Это была Анита. Мы не встречались раньше, но от Густава она узнала, что я в конторе. Анита спокойно поздоровалась, пожала мою руку и вошла. Я взял ее пальто. Одета она была по-вечернему. Поскольку моя роль в происходящем была не вполне ясна — во всяком случае, не очевидна — она предупредила возможное напряжение или неуверенность, спросив:

— Как, очень тяжко или просто тяжко?

Реплика явно должна была остаться между нами, и я ответил:

— И то и другое.

Она улыбнулась.

— Девять часов… Вы молодец. — Она провела ладонью по моей щеке — теплой, мягкой ладонью, быстро, — и вошла в кабинет, где у письменного стола застыл Конни. — Любимый… — произнесла она, и прозвучало это так, словно Конни пропадал без вести, но нашелся.

С минуту я стоял в холле, прислушиваясь к странному ощущению, какой-то вывихнутости в теле. Я чувствовал себя побежденным. Все, что Конни успел за девять часов, все оказанное и, в какой-то степени, завоеванное им доверие если не исчезло в одночасье, то, во всяком случае, уменьшилось до ничтожных размеров. Его жене — оказавшейся вовсе не тем смиренным существом, какое описал Конни, — хватило пяти секунд, чтобы прикосновением теплой и мягкой ладони и парой слов заключить со мной пакт. Ей не требовалось натянуто изображать доверительность и сулить что-то, кроме заботы и одобрения. Ее подход не был ни изощренным, ни особо мастерским, он был просто человечным — но все же неожиданным, как и многое в отношениях мужчин и женщин.

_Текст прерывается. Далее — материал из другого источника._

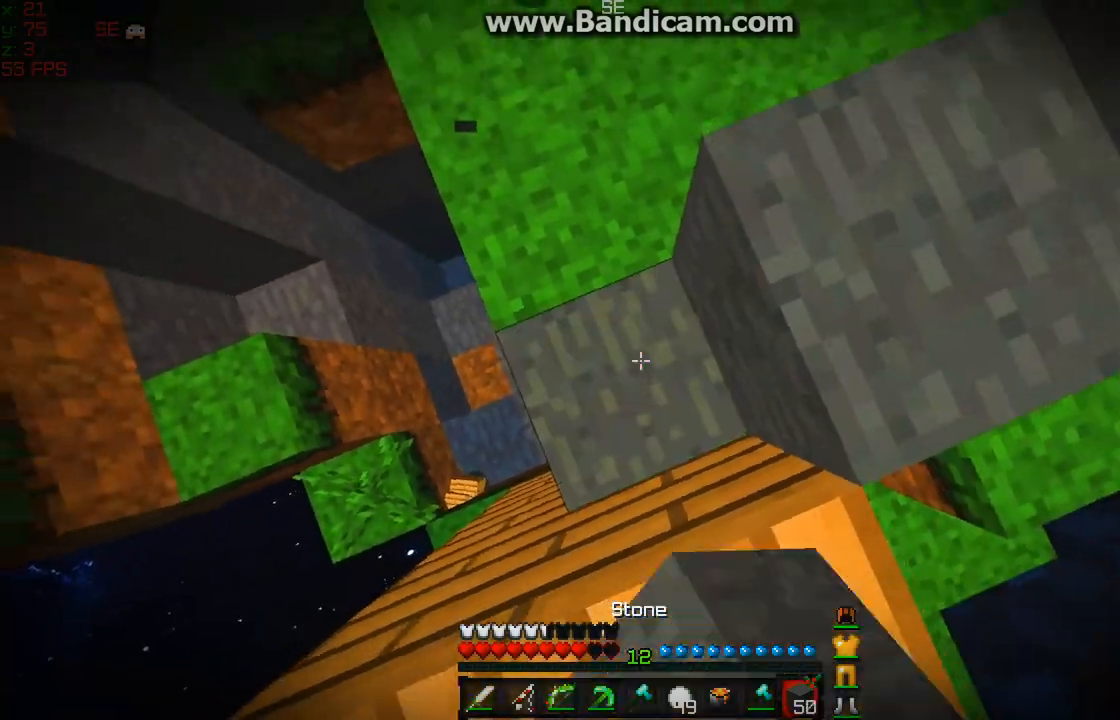
{"keys": ["w"], "mouse": [], "events": [[50, "mouse_right", "up"], [133, "a", "down"], [250, "a", "up"]]}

Я обнаружил их у письменного стола. Анита обняла Конни за плечи, словно старика, нуждающегося в помощи.

— Дай ему большую синюю таблетку из конверта.

— Что это? — спросила Анита.

— Депрессант. Ему надо поспать.

Она отпустила мужа, достала маленький конверт, из него — синюю таблетку и посмотрела на нее:

— Можно нам стакан воды?

Я принес воды, Анита дотащила Конни до дивана и развернула так, чтобы он мягко опустился на него. Конни вытаращил глаза, губы растянулись в странной гримасе, как будто вся мускулатура лица застыла в судороге. Но он явно был готов сдаться. Анита протянула ему синюю таблетку на раскрытой ладони, и Конни приоткрыл рот ровно настолько, чтобы принять пилюлю, запил ее водой — отрыжка едва не испортила дело, но в конце концов Конни проглотил таблетку, выпрямился и застыл, глядя прямо перед собой с идиотским выражением лица.

— Я здесь, — сказала Анита, — я никуда не ухожу.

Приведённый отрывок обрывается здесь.